The algorithms have detailed coverage in the link provided. However, the objective of this guide is to quickly implement the algorithms and compare them against various environments from classical control theory literature.
Implementation
For ease of implementation, we have leveraged the Stable-Baselines package from OpenAI.
The following notebook implements the above-mentioned algorithms to train an RL agent for 1 million episodes across the classic control environments.
The agents were further tested on 1000 timesteps across all the environments.
The entire implementation was done using Macbook pro.
Comparative Study
This section provides a comparative summary of various algorithms across different environments as provided by OpenAI Gym.
The above figure shows the average runtime comparison for various RL algorithms across different environments which were used to train the agent.
We can infer that PPO2 is taking more than 350 seconds on average to train in various environments.
The above figure shows the average rewards collected while testing for 1000 steps on various environments using different algorithms.
The average reward earned while testing for 1000 steps is highest in the case of Pendulum-v0 followed by the CartPole-v1 environment.
The above figure shows the Average runtime across environments using different algorithms.
We can infer that the MountainCar-v0 environment takes the highest amount of time on an average to train the various agents.
Conclusion
Based on the insights above, we can conclude that Acrobot-v1 is difficult for most of the algorithms as it has the lowest mean reward irrespective of the magnitude.
PPO2 takes the maximum amount of time to train across environments, one of the possible reasons can be a lack of GPU in the hardware spec.

#### [STORED DATA]

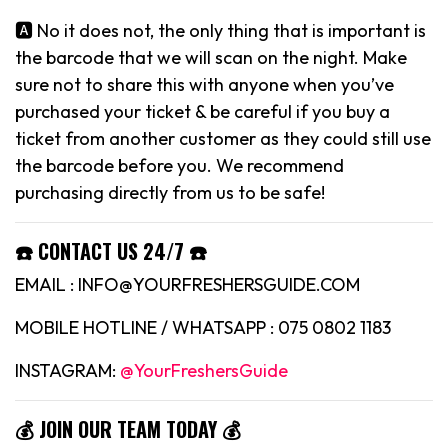
🅰️ No it does not, the only thing that is important is
the barcode that we will scan on the night. Make
sure not to share this with anyone when you’ve
purchased your ticket & be careful if you buy a
ticket from another customer as they could still use
the barcode before you. We recommend
purchasing directly from us to be safe!
☎️ CONTACT US 24/7 ☎️
EMAIL : INFO@YOURFRESHERSGUIDE.COM
MOBILE HOTLINE / WHATSAPP : 075 0802 1183
INSTAGRAM:
@YourFreshersGuide
💰 JOIN OUR TEAM TODAY 💰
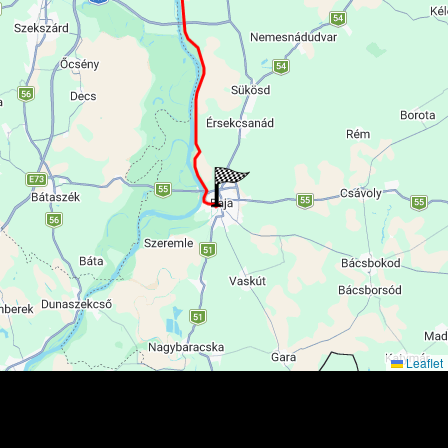
Leaflet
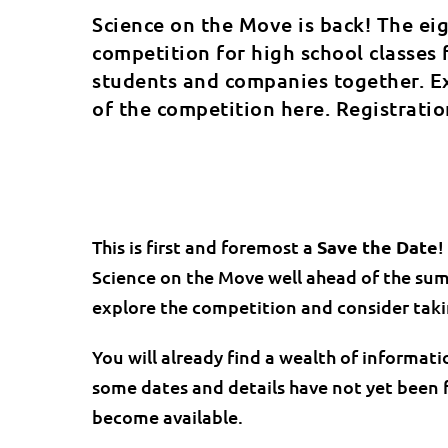
Science on the Move is back! The ei
competition for high school classes 
students and companies together. Ex
of the competition here. Registrati
This is first and foremost a
Save the Date
!
Science on the Move well ahead of the sum
explore the competition and consider takin
You will already find a wealth of informati
some dates and details have not yet been f
become available.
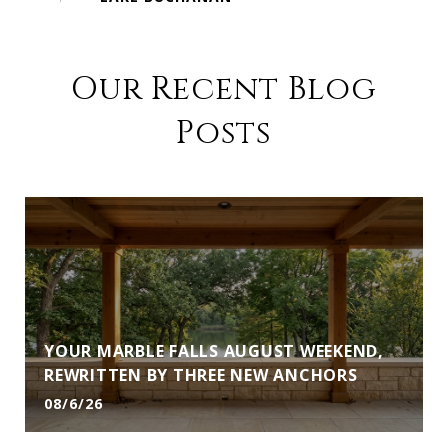
Our Recent Blog
Posts
YOUR MARBLE FALLS AUGUST WEEKEND,
REWRITTEN BY THREE NEW ANCHORS
08/6/26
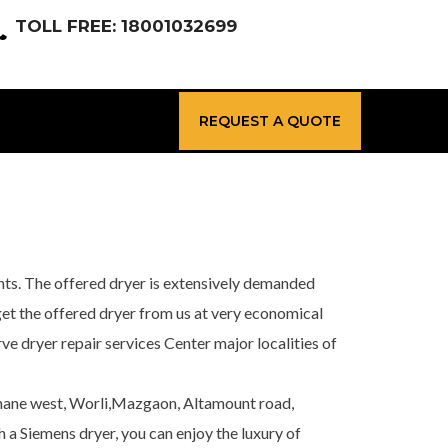
TOLL FREE: 18001032699
REQUEST A QUOTE
nts. The offered dryer is extensively demanded
n get the offered dryer from us at very economical
e dryer repair services Center major localities of
Thane west, Worli,Mazgaon, Altamount road,
a Siemens dryer, you can enjoy the luxury of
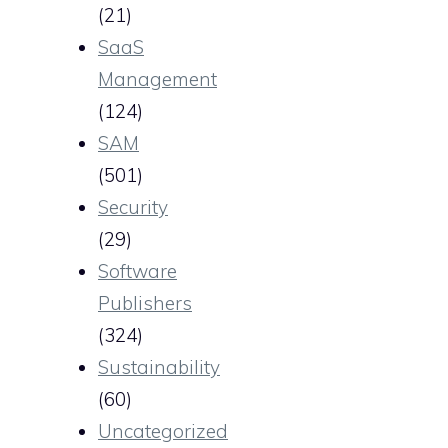
(21)
SaaS
Management
(124)
SAM
(501)
Security
(29)
Software
Publishers
(324)
Sustainability
(60)
Uncategorized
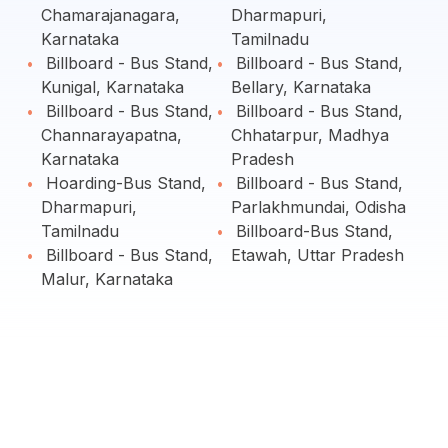
Chamarajanagara,
Dharmapuri,
Karnataka
Tamilnadu
Billboard - Bus Stand,
Billboard - Bus Stand,
Kunigal, Karnataka
Bellary, Karnataka
Billboard - Bus Stand,
Billboard - Bus Stand,
Channarayapatna,
Chhatarpur, Madhya
Karnataka
Pradesh
Hoarding-Bus Stand,
Billboard - Bus Stand,
Dharmapuri,
Parlakhmundai, Odisha
Tamilnadu
Billboard-Bus Stand,
Billboard - Bus Stand,
Etawah, Uttar Pradesh
Malur, Karnataka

#### [ASSIGNMENT]
Copy the reinforcement learning comparison word for word, from "Comparative Study" up to and including "in various environments.".

#### [SOLUTION TO THE EXERCISE]
Comparative Study
This section provides a comparative summary of various algorithms across different environments as provided by OpenAI Gym.
The above figure shows the average runtime comparison for various RL algorithms across different environments which were used to train the agent.
We can infer that PPO2 is taking more than 350 seconds on average to train in various environments.